Even if we shouldn’t care, though, we still get caught up in this impossible desire for authenticity. Think of the past decade’s obsession with freak folk, and indie media’s subsequent obsession with reconciling the genre’s personae with the actual people who created them. (What do Devendra and Natalie Portman talk about? How is America’s favorite harpist dating the guy who wrote “Jizz in My Pants”?) At their most insidious, these petty tangents threaten to overtake the conversations about the actual art. And, in the 00s, even folk artists who found they were lumped outside of the “freak” camp experienced a lot of handwringing over authenticity. Remember the whole New Dylan pageant of the early-to-mid part of the decade, and how the crown was snatched from the heads of M. Ward or Conor Oberst at the vaguest inkling that they were trying too hard? That feels insidious in its own way—in that case achieving the consensus of authenticity would have been finding an impossible balance between paying homage to Dylan without aping him outright. It’s no easy task, especially considering the selective memory most people have about Dylan in the 60s; who’s to say that unreleased version of Nashville Skyline with Johnny Cash isn’t just Him & Him Vol. 1? So, I’m with you: the last thing we need in this crisp new decade is a record that makes us drag out the New Dylan horse and give it another sad thwack. But luckily for us, The Wild Hunt, the record that has provoked this preamble, is immediate and arresting enough to make us forget, for the span of its short duration, anything but the fact that it is really good.

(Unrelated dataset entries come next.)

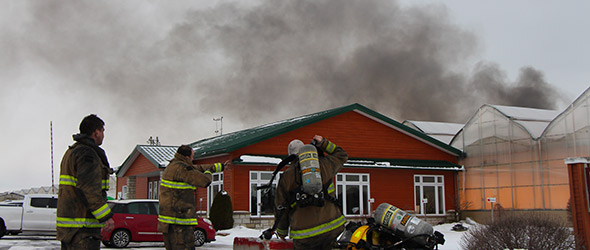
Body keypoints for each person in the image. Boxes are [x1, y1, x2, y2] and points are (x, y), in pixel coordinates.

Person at [274, 135, 348, 250]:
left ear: (290, 157)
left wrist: (282, 232)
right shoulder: (325, 165)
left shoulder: (287, 177)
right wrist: (323, 143)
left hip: (304, 236)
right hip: (332, 229)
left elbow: (281, 208)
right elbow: (342, 155)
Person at [56, 114, 115, 250]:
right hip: (83, 229)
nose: (103, 135)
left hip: (70, 229)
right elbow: (88, 189)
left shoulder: (71, 152)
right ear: (96, 132)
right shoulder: (87, 154)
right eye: (102, 131)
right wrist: (105, 216)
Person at [158, 145, 228, 250]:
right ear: (187, 157)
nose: (192, 159)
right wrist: (208, 173)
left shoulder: (173, 166)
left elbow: (197, 169)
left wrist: (218, 167)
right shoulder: (183, 169)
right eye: (192, 157)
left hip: (170, 221)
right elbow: (204, 181)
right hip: (180, 221)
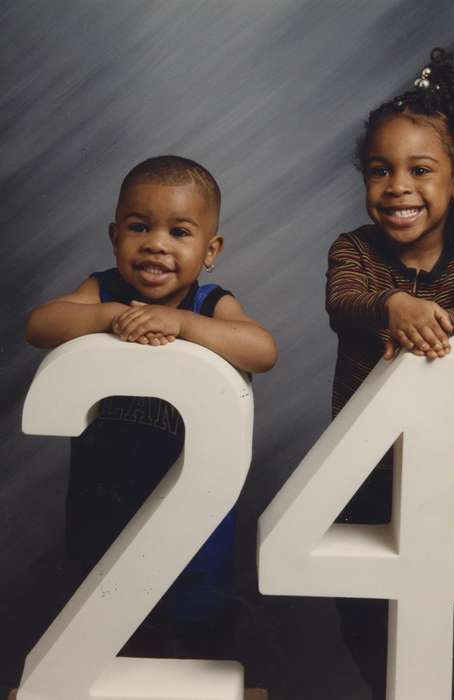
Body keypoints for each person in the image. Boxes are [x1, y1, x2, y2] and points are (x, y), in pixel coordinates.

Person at [26, 155, 277, 654]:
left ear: (211, 250)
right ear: (115, 236)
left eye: (179, 232)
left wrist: (183, 326)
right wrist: (107, 316)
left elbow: (262, 350)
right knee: (100, 645)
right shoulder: (104, 291)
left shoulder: (209, 304)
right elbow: (40, 325)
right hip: (106, 511)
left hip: (189, 524)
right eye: (140, 227)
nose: (157, 243)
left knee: (189, 647)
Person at [326, 48, 454, 699]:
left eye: (420, 170)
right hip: (359, 460)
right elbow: (343, 306)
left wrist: (433, 317)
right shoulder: (354, 251)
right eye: (381, 170)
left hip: (439, 461)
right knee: (358, 603)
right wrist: (392, 305)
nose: (398, 186)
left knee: (430, 609)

The Tallest Man on Earth comes to us with a classic folk lie built into his moniker. A simple Google image search confirms that he is, in fact, a pretty normally statured Swedish dude named Kristian Matsson—whose persona just so happens to be a gangly scarecrow stitched together from the stuff folk’s been made of since the beginning of time. It’s nothing new, but on The Wild Hunt it’s executed unflinchingly and exceptionally well. Matsson’s bleat sounds a bit like the prettiest tones of an ambulance siren, and you’ll know 30 seconds into the album’s first track whether you think that a selling point or a deal-breaker.
These ten songs find our hero in the same tried-and-true folk predicament he seems doomed to repeat over and over again, like an animated .gif of Sisyphus: the act of leaving a woman he never intended to stay with for very long in the first place. The record’s full of this stuff, all this sacrificing the terrestrial life for that of the wandering poet. Take “Love Is All,” which derives its title not from a saccharine perspective but from the line “Love is all, from what I’ve heard, but my heart’s learned to kill.” Later in the track, he’s second-guessing the sacrifices of his lifestyle, singing, “I said I could rise from the harness of our goals.” His voice, stitches deep within it soon to rip violently apart, seems to say that he’s finding it harder to do that than he’d ever imagined.

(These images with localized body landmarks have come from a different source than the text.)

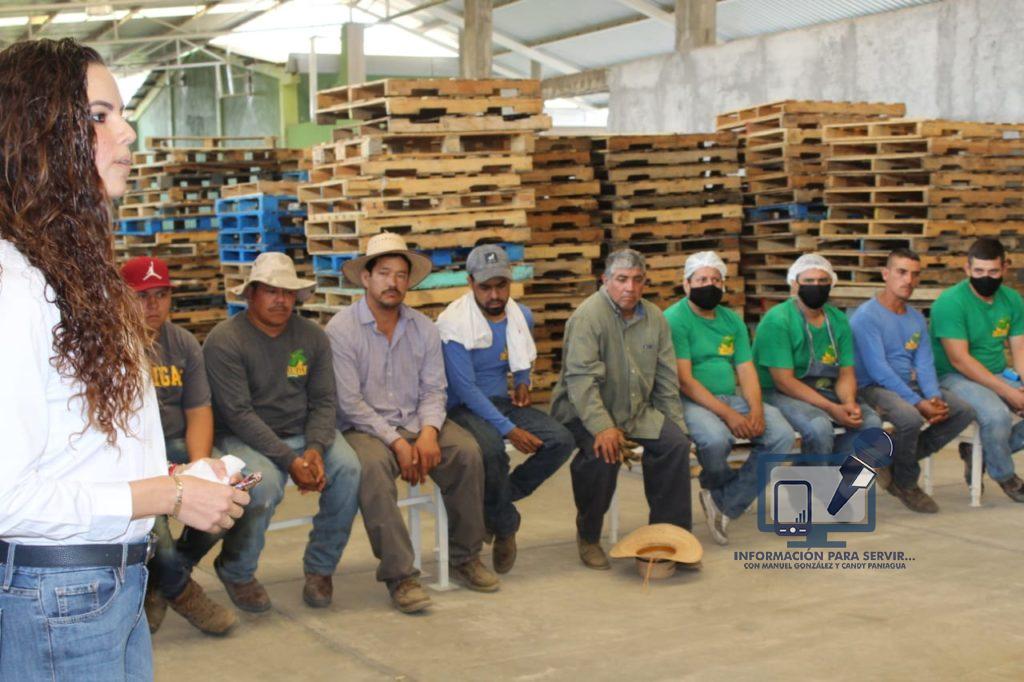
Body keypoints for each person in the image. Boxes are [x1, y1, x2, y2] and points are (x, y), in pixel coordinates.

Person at [0, 38, 247, 679]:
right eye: (98, 116)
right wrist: (169, 493)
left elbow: (76, 450)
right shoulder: (14, 287)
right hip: (59, 596)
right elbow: (7, 496)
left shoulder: (71, 274)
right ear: (38, 136)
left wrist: (182, 475)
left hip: (108, 586)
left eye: (122, 112)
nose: (128, 132)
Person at [328, 233, 497, 613]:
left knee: (467, 452)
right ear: (366, 278)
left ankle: (466, 556)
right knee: (371, 469)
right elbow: (350, 403)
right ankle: (400, 575)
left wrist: (430, 433)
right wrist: (398, 443)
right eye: (384, 273)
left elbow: (434, 389)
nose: (393, 282)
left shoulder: (423, 328)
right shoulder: (341, 330)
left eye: (401, 275)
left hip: (417, 419)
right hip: (365, 427)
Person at [203, 252, 361, 611]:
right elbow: (239, 414)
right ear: (251, 294)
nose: (281, 300)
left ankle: (321, 567)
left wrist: (315, 449)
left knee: (349, 469)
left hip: (303, 434)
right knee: (263, 486)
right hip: (242, 437)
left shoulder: (312, 336)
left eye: (288, 292)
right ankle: (237, 570)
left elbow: (324, 401)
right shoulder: (225, 340)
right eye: (271, 291)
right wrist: (291, 461)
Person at [551, 248, 693, 570]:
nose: (630, 287)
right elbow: (581, 381)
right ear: (605, 280)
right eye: (621, 279)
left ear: (645, 282)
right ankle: (588, 535)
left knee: (675, 446)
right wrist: (603, 426)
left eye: (637, 280)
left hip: (634, 410)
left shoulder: (655, 318)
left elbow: (666, 379)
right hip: (583, 411)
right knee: (603, 453)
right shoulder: (588, 317)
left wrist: (678, 426)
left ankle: (670, 538)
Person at [120, 255, 238, 636]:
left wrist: (201, 470)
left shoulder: (183, 344)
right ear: (122, 297)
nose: (153, 305)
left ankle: (160, 582)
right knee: (157, 529)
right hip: (135, 455)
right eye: (142, 296)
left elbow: (199, 411)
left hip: (176, 444)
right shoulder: (113, 346)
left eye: (161, 295)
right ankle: (184, 593)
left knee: (228, 495)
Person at [438, 244, 574, 573]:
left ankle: (494, 504)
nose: (495, 295)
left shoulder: (520, 315)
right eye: (486, 287)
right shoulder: (453, 324)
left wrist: (523, 382)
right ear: (470, 283)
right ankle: (506, 526)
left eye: (501, 286)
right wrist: (509, 429)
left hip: (501, 400)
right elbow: (465, 389)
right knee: (491, 450)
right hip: (461, 408)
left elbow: (523, 354)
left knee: (561, 440)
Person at [664, 252, 795, 545]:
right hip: (689, 399)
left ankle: (724, 501)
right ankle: (721, 491)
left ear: (723, 285)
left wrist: (755, 409)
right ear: (686, 284)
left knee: (782, 435)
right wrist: (729, 415)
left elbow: (745, 369)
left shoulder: (731, 320)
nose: (709, 285)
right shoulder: (674, 319)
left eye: (715, 279)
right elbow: (684, 380)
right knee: (715, 439)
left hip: (729, 396)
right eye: (701, 279)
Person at [849, 249, 974, 512]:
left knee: (962, 411)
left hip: (907, 384)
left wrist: (933, 397)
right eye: (901, 272)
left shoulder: (916, 318)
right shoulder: (866, 316)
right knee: (910, 418)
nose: (908, 280)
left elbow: (924, 363)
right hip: (873, 387)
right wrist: (918, 403)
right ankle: (906, 483)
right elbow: (878, 369)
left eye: (915, 274)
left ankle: (891, 459)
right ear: (885, 274)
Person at [752, 254, 883, 456]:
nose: (816, 286)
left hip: (824, 388)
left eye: (822, 281)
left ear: (831, 283)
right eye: (809, 281)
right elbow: (784, 381)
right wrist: (831, 408)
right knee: (819, 426)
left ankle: (832, 470)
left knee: (870, 423)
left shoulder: (838, 320)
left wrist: (848, 402)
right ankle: (814, 474)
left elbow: (846, 372)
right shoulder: (778, 320)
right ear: (795, 284)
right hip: (778, 392)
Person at [931, 238, 1024, 501]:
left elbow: (1020, 349)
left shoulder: (1012, 300)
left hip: (996, 372)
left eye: (993, 272)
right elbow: (960, 360)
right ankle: (1006, 476)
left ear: (1004, 268)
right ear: (967, 269)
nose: (986, 277)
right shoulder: (950, 303)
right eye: (979, 271)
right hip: (953, 376)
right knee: (996, 415)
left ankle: (978, 452)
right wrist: (1009, 392)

It’s a shame the record ends with its one miss, the spell-breakingly overwrought piano ballad “Kids on the Run.” It’s the only track that features any instrument but a guitar, and were it not so maudlin it could have been a stunning halt to the pattern. Instead, you’re better off letting the disc flip and cleansing your palate with another listen to opener “The Wild Hunt.” It’s a simple and affecting exploration of the issue that drives the album: the isolation of the writer, the tension between the folk myth and a normal life. There’s the pastoral setting one would expect of such a song (“I will sleep out in the glade just by the giant tree”), and the moment of reluctantly leaving the past behind for a stroll down a much-mythologized path (“I left a nervous little boy out on the trail today / He’s just a mortal to the shoutin’ cavalcade.”)
What makes the record work is his acknowledgment that he’s just one more voice in that cavalcade, one that neither tries to hide or overemphasize the influence of the other shouts that came before its own. The Tallest Man on Earth is not Bob Dylan; he is not, despite his name, trying to create a persona that towers highest. And of course, even simplicity of persona is a stylistic choice—it’s silly to suggest that it’s more “authentic” than its opposite. But whether or not Kristian Matsson is actually sleeping underneath a giant tree right now is irrelevant; in mining the tensions of folk’s split personality, he’s created something with its own beautiful truth: an impossibly intimate myth.